Vehicle Pose Estimation from an Image Using Geometry

Overview

3D pose estimation is a quite fascinating problem in the computer vision field, which aims to get the 3D orientation of the object based on the 2D image and can be challenging to find the solution. These solutions are mostly used in the autonomous industry to properly detect cars orientation on street scenes.

The car industry is mostly focused on autonomous driving problems, and most of the publicly available datasets contain information only about one axis rotation. Usually, this is around the Y-axis (yaw angle), while the X-axis (roll angle) and Z-axis (pitch angle) are not considered at all or are always equal to zero. This approximation is sufficient to solve autonomous driving problems, but there are other fields of the car industry that require more than one axis orientation, one interesting example being parking occupancy.

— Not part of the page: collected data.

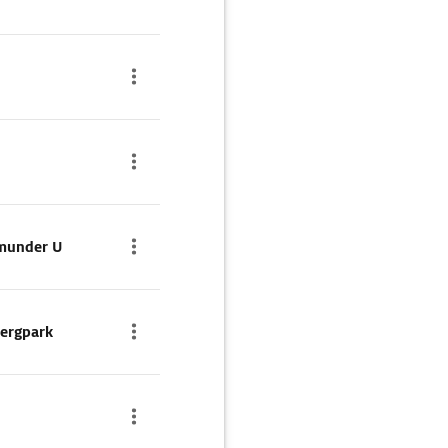
munder U
ergpark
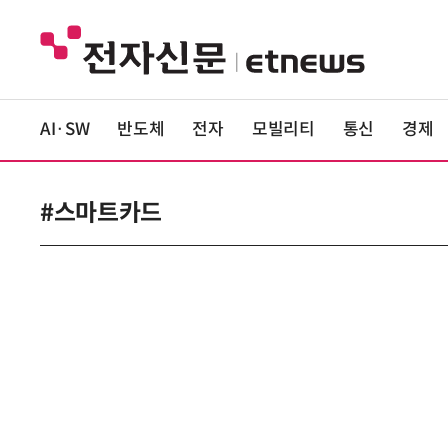
AI·SW
반도체
전자
모빌리티
통신
경제
#스마트카드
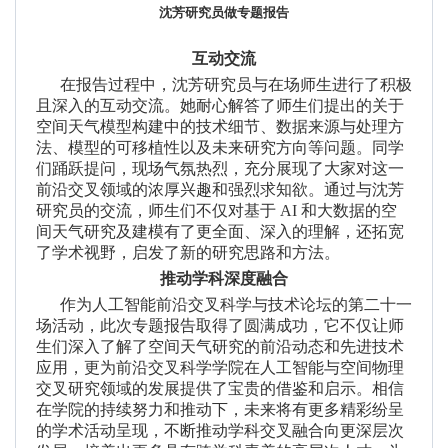
沈芳研究员做专题报告
互动交流
在报告过程中，沈芳研究员与在场师生进行了积极
且深入的互动交流。她耐心解答了师生们提出的关于
空间天气模型构建中的技术细节、数据来源与处理方
法、模型的可移植性以及未来研究方向等问题。同学
们踊跃提问，现场气氛热烈，充分展现了大家对这一
前沿交叉领域的浓厚兴趣和强烈求知欲。通过与沈芳
研究员的交流，师生们不仅对基于
AI
和大数据的空
间天气研究及建模有了更全面、深入的理解，还拓宽
了学术视野，启发了新的研究思路和方法。
推动学科深度融合
作为人工智能前沿交叉科学与技术论坛的第
二十一
场活动，
此次专题报告取得了圆满成功，它不仅让师
生们深入了解了空间天气研究的前沿动态和先进技术
应用，更为前沿交叉科学学院在人工智能与空间物理
交叉研究领域的发展提供了宝贵的借鉴和启示。相信
在学院的持续努力和推动下，未来将有更多精彩纷呈
的学术活动呈现，不断推动学科交叉融合向更深层次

For parking occupancy, cameras that should detect cars and lines that represent the parking can be placed into different heights, or even from a birds-eye perspective, and all of those require all three dimensions of orientation to be known. That being said, there is a need for an analytical solution that will represent the full 3D orientation of the object, concretely a vehicle.

Solution

Our proposal uses Euler angle representation and two coordinate systems (one from the camera and one from the detected object) to define angle orientation for each axis in 3D space.

Our pose estimation neural network understands an object (vehicle) dimension and orientation in the 3-dimensional space (vector space) from an image.